I spent a year building a system where four robots autonomously arrange themselves into geometric shapes. The hardware was cheap: four ESP32 microcontrollers, some motors, a webcam mounted on a tripod. The hard part had nothing to do with hardware.
It was getting four agents to agree on what reality looks like.
The Setup
Each robot is an ESP32 driving two DC motors. An overhead camera connected to a laptop runs OpenCV to track the robots’ positions using colored markers. A central broker (Mosquitto, running on the laptop) handles all MQTT communication. The goal: you define a shape (say, a square) and the four robots drive to their assigned corners autonomously.
Simple on paper. Brutal in practice.
Why MQTT
I picked MQTT because it was designed for constrained devices on unreliable networks, which is exactly the situation. The publish/subscribe model meant robots didn’t need to know about each other directly. Each robot subscribes to its own command topic and publishes its status. The broker handles routing.
What I didn’t expect: the broker becoming a single point of failure. Early on, when the laptop went to sleep mid-run, all four robots stopped receiving commands and kept driving until they hit walls. Lesson one: you need a heartbeat. Robots now stop if they haven’t received a message in 500ms.
The Latency Problem
The first version worked, but robots would occasionally collide. The root cause: by the time a new position frame was processed by OpenCV and a corrected command was published, the robot had already moved 3-4cm further than expected. At 200ms total loop latency, that’s enough to cause a collision at the speeds I was running.
Getting this under 50ms required cutting the pipeline at every stage:
- Camera capture: dropped from 30fps to 60fps, used
cv2.CAP_DSHOWon Windows to bypass the default DirectShow buffer lag - Position detection: replaced contour-based detection with ArUco markers. 5ms per frame instead of 25ms.
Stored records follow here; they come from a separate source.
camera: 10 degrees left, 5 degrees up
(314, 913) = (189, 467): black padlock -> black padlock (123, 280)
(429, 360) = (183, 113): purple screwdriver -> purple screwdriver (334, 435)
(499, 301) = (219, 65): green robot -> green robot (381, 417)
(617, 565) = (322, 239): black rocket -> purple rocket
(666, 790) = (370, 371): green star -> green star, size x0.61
- MQTT publish rate: switched from a polling loop to event-driven publishing, only sending when position changed by more than 5mm
- ESP32 side: moved from Arduino
delay()loops to FreeRTOS tasks with proper priority scheduling
End result: 43ms average loop latency, 50ms worst case. Robots stopped colliding.
The Real Distributed Systems Problem
Here’s what textbooks don’t tell you about distributed systems: the hard part isn’t speed, it’s consensus.
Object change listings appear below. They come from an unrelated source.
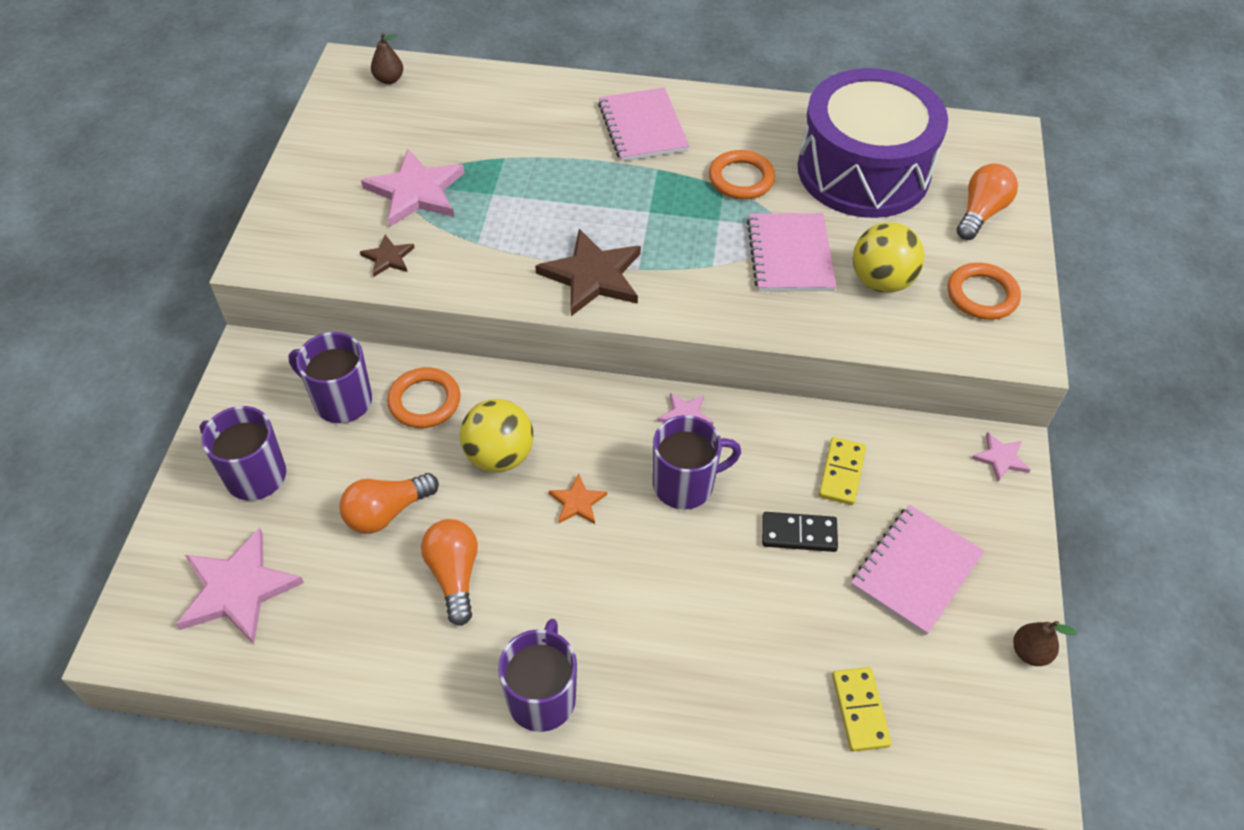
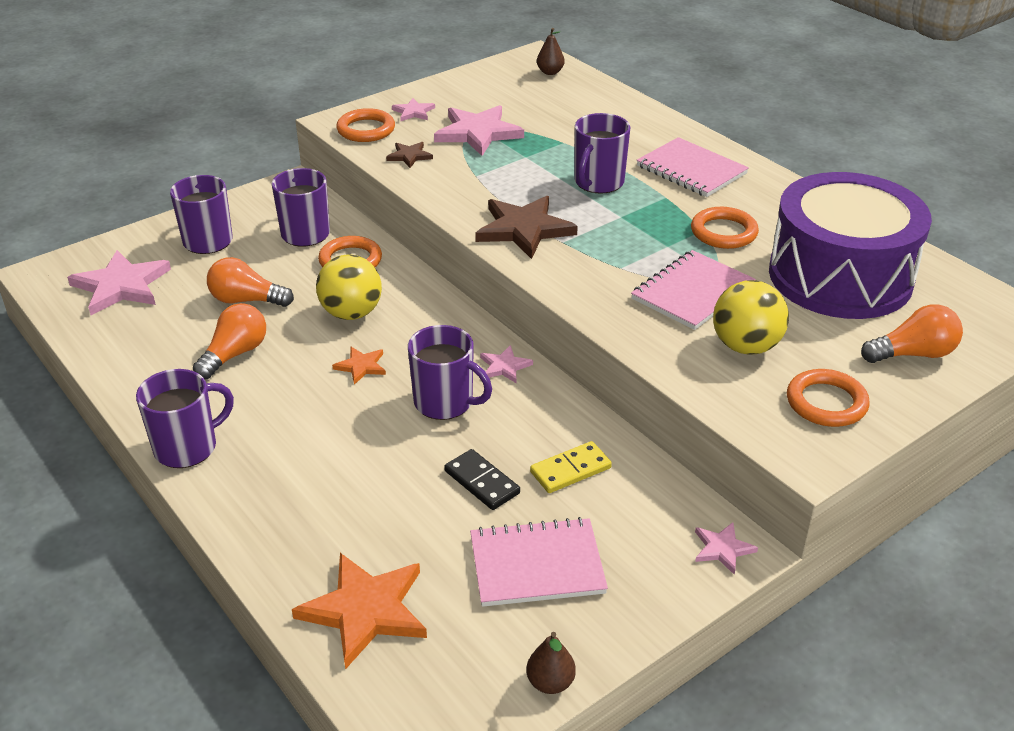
camera: 45 degrees right, 15 degrees down
(303, 252) = (366, 130): none -> orange ring
(321, 202) = (413, 112): none -> pink star
(588, 186) = (598, 183): none -> purple mug
(642, 127) = (691, 170): pink notebook -> pink notebook turned 75 degrees counterclockwise
(860, 710) = (365, 610): yellow domino -> orange star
When four robots are all moving simultaneously toward target positions, and each one is making decisions based on a position snapshot that’s 43ms old, you get drift. Robot A thinks Robot B is at position (120, 340). Robot B is actually at (128, 351). Both robots plan paths that don’t account for where the other actually is.
My solution was centralised path planning. The laptop calculates all four paths before any robot moves, checks for predicted intersections, and staggers departure times by 200ms per robot. It’s not elegant. A proper solution would involve distributed consensus and real-time replanning, but it worked reliably for the demos I needed.
The staggered departure approach also had an unexpected benefit: it made the shape formation look intentional and choreographed rather than chaotic. Accidentally good UX.
What Actually Broke
The most painful bug: MQTT message ordering. MQTT guarantees delivery (at QoS 1 and 2) but not ordering. Early on, a “go to position X” message would occasionally arrive after a “stop” message, causing a robot to start moving again after it had correctly stopped.
Fix: sequence numbers on every command. If a robot receives command #47 after already executing command #51, it ignores it. Ten lines of code, two weeks of confusion before I found the root cause.
What I’d Do Differently
If I rebuilt this now, I’d run ROS 2 instead of raw MQTT. The message ordering, timing, and multi-agent coordination primitives are already solved there. MQTT made sense for learning, but for anything production-grade with more than 2-3 agents, the overhead of building these guarantees yourself adds up fast.
I’d also instrument everything from day one. The latency breakdown I described above took three days to measure properly. Profiling should have been the first thing I built, not the last.
The system eventually ran 47 consecutive formation changes without a collision or communication failure. Getting there took about 400 hours across a year. Worth it.